Наконец машина перестает фырчать и останавливается у большой двери, наполовину стеклянной, наполовину деревянной. В Стокгольме таких дверей много. А в Витваттнете окна проделаны не в дверях, а в стенах, там, где им и место.

Ингар-Нино указывает на высокий серо-зеленый каменный дом, который построен вместе с почти таким же серо-коричневым. У нас в Витваттнете были сарай и курятник; если бы их соединить вместе, вышло бы похоже. Хотя этот дом, конечно, гораздо больше.

– Луве живет здесь? – спрашивает Ингар-Нино. – Какой большой дом.

– Он не один здесь живет, – объясняет Оливия. – В этом доме много людей.

– А сколько? – спрашиваю я.

– Не знаю.

Вот еще одна странность этого мира. Когда я о чем-нибудь спрашиваю, люди говорят, что не знают ответа, или говорят, что на мой вопрос трудно или вообще нельзя ответить, пока я не узнаю множества новых для меня вещей, – тогда я пойму, о чем спрашиваю. Хотя я спрашиваю только о том, что прямо у нас перед носом.

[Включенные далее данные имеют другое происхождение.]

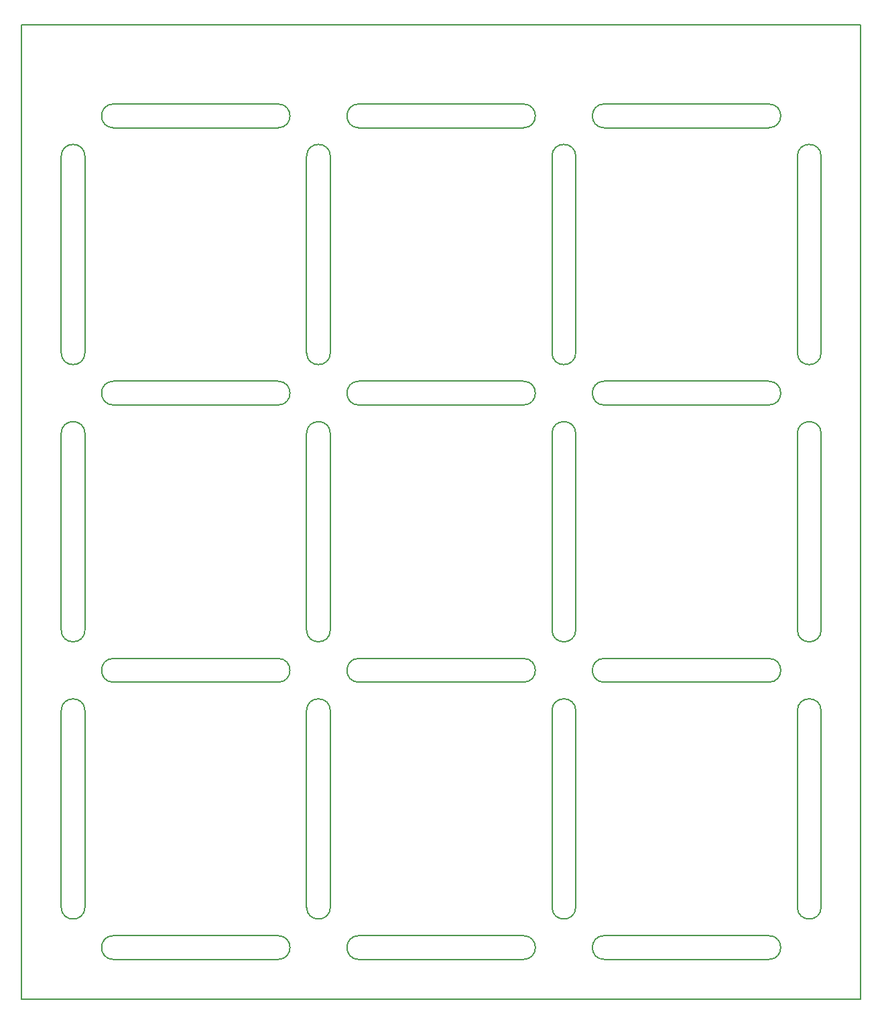
<source format=gbr>
%TF.GenerationSoftware,KiCad,Pcbnew,6.0.4-6f826c9f35~116~ubuntu20.04.1*%
%TF.CreationDate,2022-04-24T16:07:37+02:00*%
%TF.ProjectId,crawl_esc_pan,63726177-6c5f-4657-9363-5f70616e2e6b,rev?*%
%TF.SameCoordinates,Original*%
%TF.FileFunction,Profile,NP*%
%FSLAX46Y46*%
G04 Gerber Fmt 4.6, Leading zero omitted, Abs format (unit mm)*
G04 Created by KiCad (PCBNEW 6.0.4-6f826c9f35~116~ubuntu20.04.1) date 2022-04-24 16:07:37*
%MOMM*%
%LPD*%
G01*
G04 APERTURE LIST*
%TA.AperFunction,Profile*%
%ADD10C,0.150000*%
%TD*%
G04 APERTURE END LIST*
D10*
X163400000Y-148000000D02*
X142600000Y-148000000D01*
X163400000Y-43000000D02*
X142600000Y-43000000D01*
X163400000Y-148000000D02*
G75*
G03*
X163400000Y-145000000I0J1500000D01*
G01*
X108000000Y-71400000D02*
X108000000Y-46600000D01*
X139000000Y-141400000D02*
X139000000Y-116600000D01*
X201000000Y-116600000D02*
G75*
G03*
X198000000Y-116600000I-1500000J0D01*
G01*
X111600000Y-110000000D02*
X132400000Y-110000000D01*
X105000000Y-71400000D02*
G75*
G03*
X108000000Y-71400000I1500000J0D01*
G01*
X173600000Y-75000000D02*
G75*
G03*
X173600000Y-78000000I0J-1500000D01*
G01*
X163400000Y-113000000D02*
X142600000Y-113000000D01*
X111600000Y-145000000D02*
G75*
G03*
X111600000Y-148000000I0J-1500000D01*
G01*
X194400000Y-148000000D02*
X173600000Y-148000000D01*
X198000000Y-141400000D02*
G75*
G03*
X201000000Y-141400000I1500000J0D01*
G01*
X132400000Y-148000000D02*
X111600000Y-148000000D01*
X142600000Y-145000000D02*
G75*
G03*
X142600000Y-148000000I0J-1500000D01*
G01*
X201000000Y-106400000D02*
X201000000Y-81600000D01*
X105000000Y-81600000D02*
X105000000Y-106400000D01*
X139000000Y-81600000D02*
G75*
G03*
X136000000Y-81600000I-1500000J0D01*
G01*
X206000000Y-153000000D02*
X100000000Y-153000000D01*
X111600000Y-75000000D02*
X132400000Y-75000000D01*
X111600000Y-40000000D02*
X132400000Y-40000000D01*
X132400000Y-43000000D02*
X111600000Y-43000000D01*
X136000000Y-46600000D02*
X136000000Y-71400000D01*
X142600000Y-40000000D02*
X163400000Y-40000000D01*
X194400000Y-113000000D02*
G75*
G03*
X194400000Y-110000000I0J1500000D01*
G01*
X136000000Y-141400000D02*
G75*
G03*
X139000000Y-141400000I1500000J0D01*
G01*
X201000000Y-81600000D02*
G75*
G03*
X198000000Y-81600000I-1500000J0D01*
G01*
X170000000Y-46600000D02*
G75*
G03*
X167000000Y-46600000I-1500000J0D01*
G01*
X194400000Y-78000000D02*
G75*
G03*
X194400000Y-75000000I0J1500000D01*
G01*
X194400000Y-43000000D02*
G75*
G03*
X194400000Y-40000000I0J1500000D01*
G01*
X170000000Y-71400000D02*
X170000000Y-46600000D01*
X173600000Y-145000000D02*
X194400000Y-145000000D01*
X132400000Y-148000000D02*
G75*
G03*
X132400000Y-145000000I0J1500000D01*
G01*
X194400000Y-43000000D02*
X173600000Y-43000000D01*
X139000000Y-46600000D02*
G75*
G03*
X136000000Y-46600000I-1500000J0D01*
G01*
X163400000Y-78000000D02*
G75*
G03*
X163400000Y-75000000I0J1500000D01*
G01*
X198000000Y-46600000D02*
X198000000Y-71400000D01*
X105000000Y-116600000D02*
X105000000Y-141400000D01*
X105000000Y-141400000D02*
G75*
G03*
X108000000Y-141400000I1500000J0D01*
G01*
X108000000Y-106400000D02*
X108000000Y-81600000D01*
X142600000Y-40000000D02*
G75*
G03*
X142600000Y-43000000I0J-1500000D01*
G01*
X206000000Y-30000000D02*
X206000000Y-153000000D01*
X132400000Y-113000000D02*
G75*
G03*
X132400000Y-110000000I0J1500000D01*
G01*
X163400000Y-113000000D02*
G75*
G03*
X163400000Y-110000000I0J1500000D01*
G01*
X142600000Y-110000000D02*
G75*
G03*
X142600000Y-113000000I0J-1500000D01*
G01*
X111600000Y-40000000D02*
G75*
G03*
X111600000Y-43000000I0J-1500000D01*
G01*
X111600000Y-145000000D02*
X132400000Y-145000000D01*
X136000000Y-116600000D02*
X136000000Y-141400000D01*
X167000000Y-141400000D02*
G75*
G03*
X170000000Y-141400000I1500000J0D01*
G01*
X108000000Y-116600000D02*
G75*
G03*
X105000000Y-116600000I-1500000J0D01*
G01*
X194400000Y-113000000D02*
X173600000Y-113000000D01*
X167000000Y-71400000D02*
G75*
G03*
X170000000Y-71400000I1500000J0D01*
G01*
X198000000Y-71400000D02*
G75*
G03*
X201000000Y-71400000I1500000J0D01*
G01*
X170000000Y-81600000D02*
G75*
G03*
X167000000Y-81600000I-1500000J0D01*
G01*
X167000000Y-81600000D02*
X167000000Y-106400000D01*
X132400000Y-113000000D02*
X111600000Y-113000000D01*
X170000000Y-116600000D02*
G75*
G03*
X167000000Y-116600000I-1500000J0D01*
G01*
X139000000Y-106400000D02*
X139000000Y-81600000D01*
X173600000Y-110000000D02*
X194400000Y-110000000D01*
X167000000Y-46600000D02*
X167000000Y-71400000D01*
X111600000Y-75000000D02*
G75*
G03*
X111600000Y-78000000I0J-1500000D01*
G01*
X198000000Y-106400000D02*
G75*
G03*
X201000000Y-106400000I1500000J0D01*
G01*
X136000000Y-81600000D02*
X136000000Y-106400000D01*
X167000000Y-106400000D02*
G75*
G03*
X170000000Y-106400000I1500000J0D01*
G01*
X201000000Y-141400000D02*
X201000000Y-116600000D01*
X173600000Y-75000000D02*
X194400000Y-75000000D01*
X100000000Y-30000000D02*
X206000000Y-30000000D01*
X173600000Y-40000000D02*
X194400000Y-40000000D01*
X142600000Y-75000000D02*
G75*
G03*
X142600000Y-78000000I0J-1500000D01*
G01*
X132400000Y-43000000D02*
G75*
G03*
X132400000Y-40000000I0J1500000D01*
G01*
X142600000Y-145000000D02*
X163400000Y-145000000D01*
X136000000Y-71400000D02*
G75*
G03*
X139000000Y-71400000I1500000J0D01*
G01*
X198000000Y-81600000D02*
X198000000Y-106400000D01*
X132400000Y-78000000D02*
G75*
G03*
X132400000Y-75000000I0J1500000D01*
G01*
X198000000Y-116600000D02*
X198000000Y-141400000D01*
X132400000Y-78000000D02*
X111600000Y-78000000D01*
X100000000Y-153000000D02*
X100000000Y-30000000D01*
X139000000Y-116600000D02*
G75*
G03*
X136000000Y-116600000I-1500000J0D01*
G01*
X170000000Y-106400000D02*
X170000000Y-81600000D01*
X194400000Y-78000000D02*
X173600000Y-78000000D01*
X201000000Y-71400000D02*
X201000000Y-46600000D01*
X173600000Y-145000000D02*
G75*
G03*
X173600000Y-148000000I0J-1500000D01*
G01*
X108000000Y-141400000D02*
X108000000Y-116600000D01*
X163400000Y-78000000D02*
X142600000Y-78000000D01*
X108000000Y-46600000D02*
G75*
G03*
X105000000Y-46600000I-1500000J0D01*
G01*
X105000000Y-46600000D02*
X105000000Y-71400000D01*
X142600000Y-75000000D02*
X163400000Y-75000000D01*
X173600000Y-40000000D02*
G75*
G03*
X173600000Y-43000000I0J-1500000D01*
G01*
X136000000Y-106400000D02*
G75*
G03*
X139000000Y-106400000I1500000J0D01*
G01*
X194400000Y-148000000D02*
G75*
G03*
X194400000Y-145000000I0J1500000D01*
G01*
X111600000Y-110000000D02*
G75*
G03*
X111600000Y-113000000I0J-1500000D01*
G01*
X173600000Y-110000000D02*
G75*
G03*
X173600000Y-113000000I0J-1500000D01*
G01*
X108000000Y-81600000D02*
G75*
G03*
X105000000Y-81600000I-1500000J0D01*
G01*
X105000000Y-106400000D02*
G75*
G03*
X108000000Y-106400000I1500000J0D01*
G01*
X139000000Y-71400000D02*
X139000000Y-46600000D01*
X170000000Y-141400000D02*
X170000000Y-116600000D01*
X201000000Y-46600000D02*
G75*
G03*
X198000000Y-46600000I-1500000J0D01*
G01*
X163400000Y-43000000D02*
G75*
G03*
X163400000Y-40000000I0J1500000D01*
G01*
X142600000Y-110000000D02*
X163400000Y-110000000D01*
X167000000Y-116600000D02*
X167000000Y-141400000D01*
M02*

</source>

Некоторые вопросы, которые я задаю, имеют не один ответ, а много разных.

Например, в Стокгольме повсюду пластины с картинками, очень похожие на ящик, который снился мне иногда в Витваттнете. Раньше я думала, что в таких ящиках живут люди. А оказывается, там живые картины, сделанные фотографическим аппаратом, текст и что-то, что называется “про-грамма”.

Когда я спрашиваю, что это за картины, мне всегда отвечают по-разному. Те-лик, нот-бук, эк-ран, а есть досочки, которые называются “сотовый”, будто их делают пчелы в улье. Когда я спрашиваю, для чего они, мне отвечают по-разному, и один ответ мало похож на другой. Вправду ли люди знают, на что смотрят? А смотрят они, кажется, дни напролет.

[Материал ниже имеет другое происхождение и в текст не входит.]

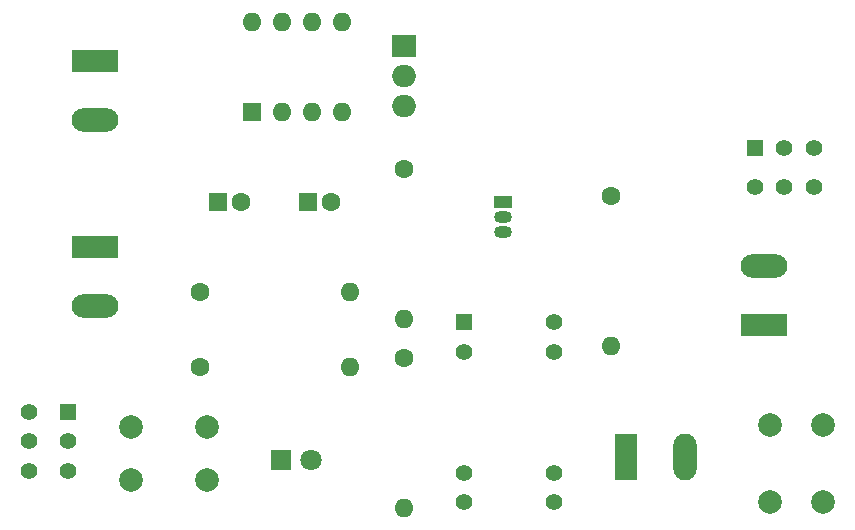
<source format=gbr>
%TF.GenerationSoftware,KiCad,Pcbnew,(5.1.10)-1*%
%TF.CreationDate,2021-10-13T19:13:19-05:00*%
%TF.ProjectId,electroporator,656c6563-7472-46f7-906f-7261746f722e,rev?*%
%TF.SameCoordinates,Original*%
%TF.FileFunction,Soldermask,Top*%
%TF.FilePolarity,Negative*%
%FSLAX46Y46*%
G04 Gerber Fmt 4.6, Leading zero omitted, Abs format (unit mm)*
G04 Created by KiCad (PCBNEW (5.1.10)-1) date 2021-10-13 19:13:19*
%MOMM*%
%LPD*%
G01*
G04 APERTURE LIST*
%ADD10O,3.960000X1.980000*%
%ADD11R,3.960000X1.980000*%
%ADD12C,2.000000*%
%ADD13C,1.400000*%
%ADD14R,1.400000X1.400000*%
%ADD15C,1.600000*%
%ADD16R,1.600000X1.600000*%
%ADD17R,1.800000X1.800000*%
%ADD18C,1.800000*%
%ADD19R,1.980000X3.960000*%
%ADD20O,1.980000X3.960000*%
%ADD21O,1.500000X1.050000*%
%ADD22R,1.500000X1.050000*%
%ADD23O,1.600000X1.600000*%
%ADD24R,2.000000X1.905000*%
%ADD25O,2.000000X1.905000*%
G04 APERTURE END LIST*
D10*
%TO.C,R3*%
X107950000Y-75612000D03*
D11*
X107950000Y-70612000D03*
%TD*%
D12*
%TO.C,SW4*%
X165100000Y-101450000D03*
X169600000Y-101450000D03*
X165100000Y-107950000D03*
X169600000Y-107950000D03*
%TD*%
D13*
%TO.C,SW3*%
X168830000Y-81278000D03*
X166330000Y-81278000D03*
X163830000Y-81278000D03*
X168830000Y-77978000D03*
X166330000Y-77978000D03*
D14*
X163830000Y-77978000D03*
%TD*%
D15*
%TO.C,C1*%
X127984000Y-82550000D03*
D16*
X125984000Y-82550000D03*
%TD*%
%TO.C,C2*%
X118364000Y-82550000D03*
D15*
X120364000Y-82550000D03*
%TD*%
D17*
%TO.C,D1*%
X123698000Y-104394000D03*
D18*
X126238000Y-104394000D03*
%TD*%
D11*
%TO.C,J1*%
X107950000Y-86360000D03*
D10*
X107950000Y-91360000D03*
%TD*%
%TO.C,J2*%
X164592000Y-87964000D03*
D11*
X164592000Y-92964000D03*
%TD*%
D19*
%TO.C,J3*%
X152908000Y-104140000D03*
D20*
X157908000Y-104140000D03*
%TD*%
D13*
%TO.C,K1*%
X146812000Y-95250000D03*
X146812000Y-105510000D03*
X139192000Y-105510000D03*
X139192000Y-95250000D03*
D14*
X139192000Y-92710000D03*
D13*
X146812000Y-107950000D03*
X139192000Y-107950000D03*
X146812000Y-92710000D03*
%TD*%
D21*
%TO.C,Q1*%
X142494000Y-83820000D03*
X142494000Y-85090000D03*
D22*
X142494000Y-82550000D03*
%TD*%
D23*
%TO.C,R1*%
X129540000Y-96520000D03*
D15*
X116840000Y-96520000D03*
%TD*%
%TO.C,R2*%
X116840000Y-90170000D03*
D23*
X129540000Y-90170000D03*
%TD*%
%TO.C,R4*%
X134112000Y-92456000D03*
D15*
X134112000Y-79756000D03*
%TD*%
%TO.C,R5*%
X134112000Y-95758000D03*
D23*
X134112000Y-108458000D03*
%TD*%
D15*
%TO.C,R6*%
X151638000Y-82042000D03*
D23*
X151638000Y-94742000D03*
%TD*%
D14*
%TO.C,SW1*%
X105664000Y-100330000D03*
D13*
X105664000Y-102830000D03*
X105664000Y-105330000D03*
X102364000Y-100330000D03*
X102364000Y-102830000D03*
X102364000Y-105330000D03*
%TD*%
D12*
%TO.C,SW2*%
X110998000Y-106100000D03*
X110998000Y-101600000D03*
X117498000Y-106100000D03*
X117498000Y-101600000D03*
%TD*%
D16*
%TO.C,U1*%
X121285000Y-74930000D03*
D23*
X128905000Y-67310000D03*
X123825000Y-74930000D03*
X126365000Y-67310000D03*
X126365000Y-74930000D03*
X123825000Y-67310000D03*
X128905000Y-74930000D03*
X121285000Y-67310000D03*
%TD*%
D24*
%TO.C,U2*%
X134112000Y-69342000D03*
D25*
X134112000Y-71882000D03*
X134112000Y-74422000D03*
%TD*%
M02*

</source>
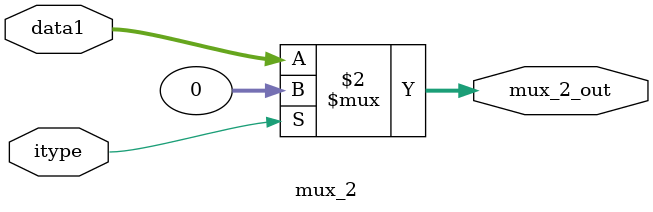
<source format=v>
`timescale 1ns / 1ps
module mux_2(
    input [31:0] data1,
    input itype,
    output [31:0] mux_2_out
    );
	
	assign mux_2_out = (itype == 1)?0:data1;

endmodule

</source>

Мы выходим из машины, Нильс нажимает кнопки на двери дома, она пищит, жужжит и открывается сама. В Стокгольме это тоже обычное дело. Я уже спрашивала про такие двери, но не помню, что ответил Нильс, – помню только, что мне это показалось ужасно сложным. По крайней мере, он хорошо управляется с дверями, потому что они всегда открываются, а Оливии иногда приходится спрашивать у своего теле-фона, как быть. Телефоны – это пластины с картинкой поменьше, и через них якобы можно разговаривать с людьми по всему миру, даже в самой Америке.